Abim bir ara bana bakınca, gözlerimi kaçırdım emen ondan. Gülmemek için kendimle o biçim mücadele veririm. Kaçamak bir bakış attığımda abime, onunda bana hâlâ kızgın kızgın baktığını gördüm ve yine kaçırdım gözlerimi.
“Sen gelsene benimle, biraz iskeleye gidelim şöyle bir deniz havası alalım,” diyince, “tamam gelirim,” dedim emen. Başıyla bana odadan dışarı çıkmamı işaret edince, onu iç ikiletmeden arekete geçtim.

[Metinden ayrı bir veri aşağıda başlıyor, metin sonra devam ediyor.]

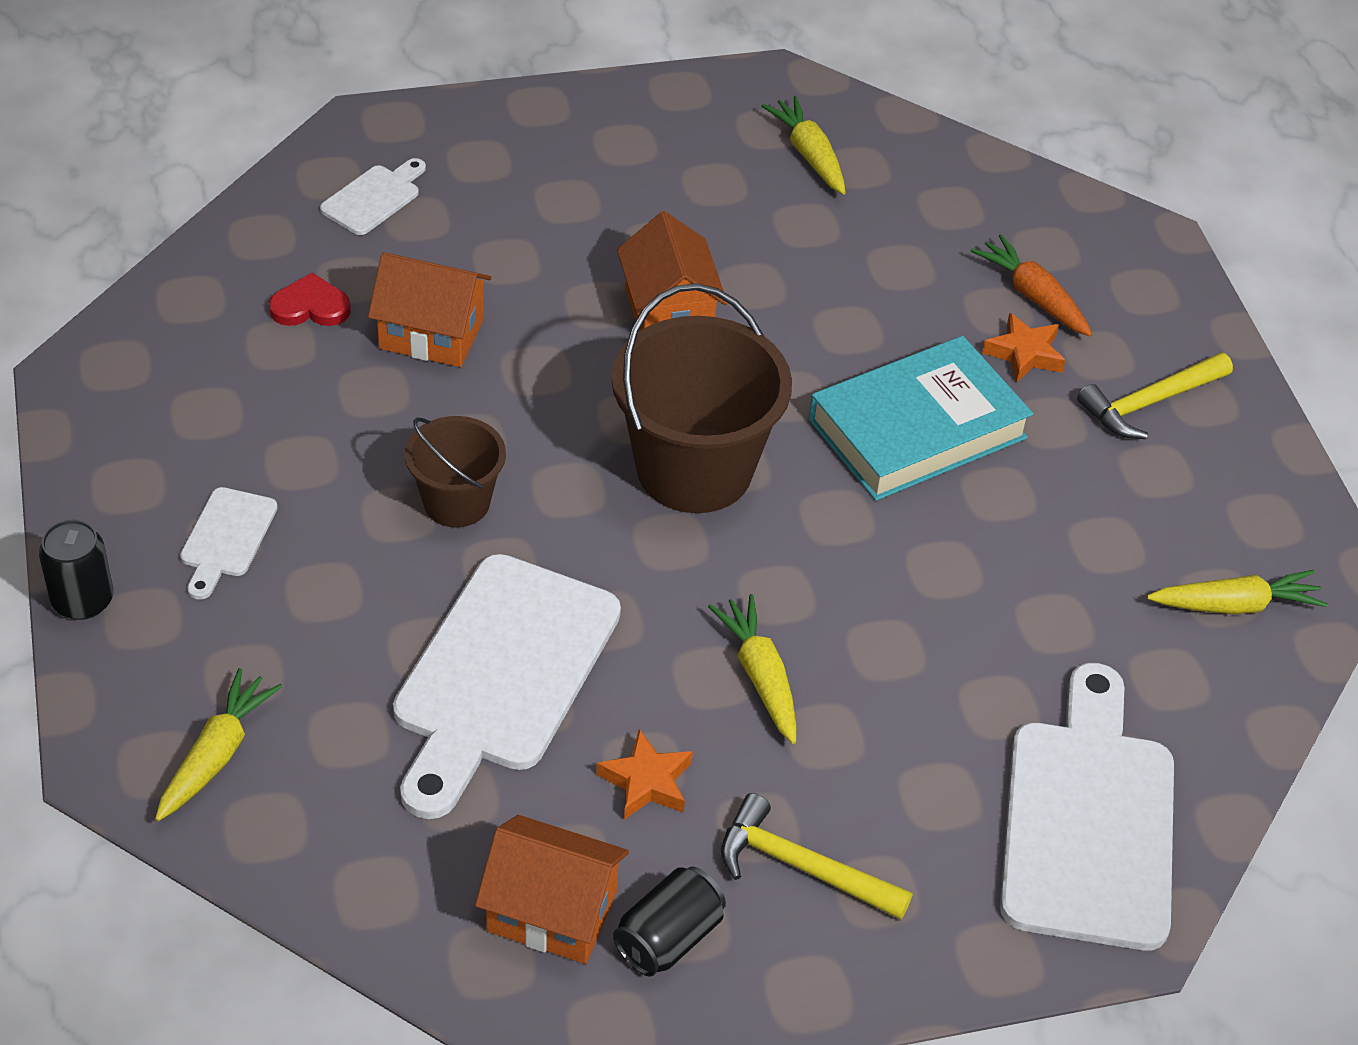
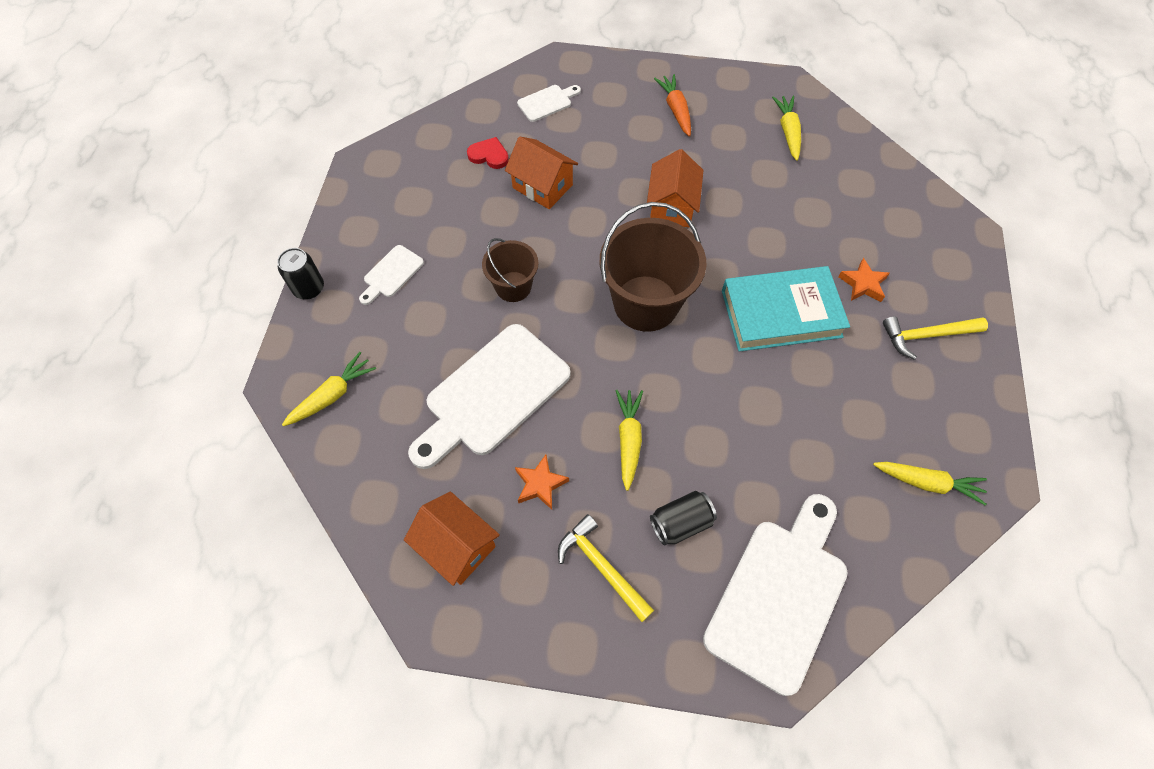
camera: 25 degrees right, 15 degrees up
black can [613,867,726,976] -> black can moved to [650,491,717,546]
orange carrot [971,234,1092,337] -> orange carrot moved to [654,74,691,137]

O beni dışarda bilir ama beni niye odadan gönderdiğini öğrenmesem meraktan çatlarım. Odadan çıkar çıkmaz, kapının yanına gizlendim ve ne konuşacaklarını beklemeye koyuldum.
“Anne, baba hayırdır ya, nerden çıktı bu kızı senin ahiretliğinin oğluyla evlendirmek?sakın haberim yok deme inanmam,” dediğini duydum ya abimin, ohh içimin yağları erir. Ay Allaa razı olsun beya senden, benim işi ne olduğu belli olmayan abim. Annemin telaşlı cevabı aslında er şeyden aberi olduğunu gün gibi ortaya koyar.
“Vallai benim aberim yok be kızanım. Kızı istemeye mi geleceklermiş? Bak sen ele şu iki ınzırın yaptığına be eflatçım! Demek bizim kız airetliğime yardıma gittiğinde bunların gönlü birbirine düşmüş.. ayırlısı olsun be oğlum!”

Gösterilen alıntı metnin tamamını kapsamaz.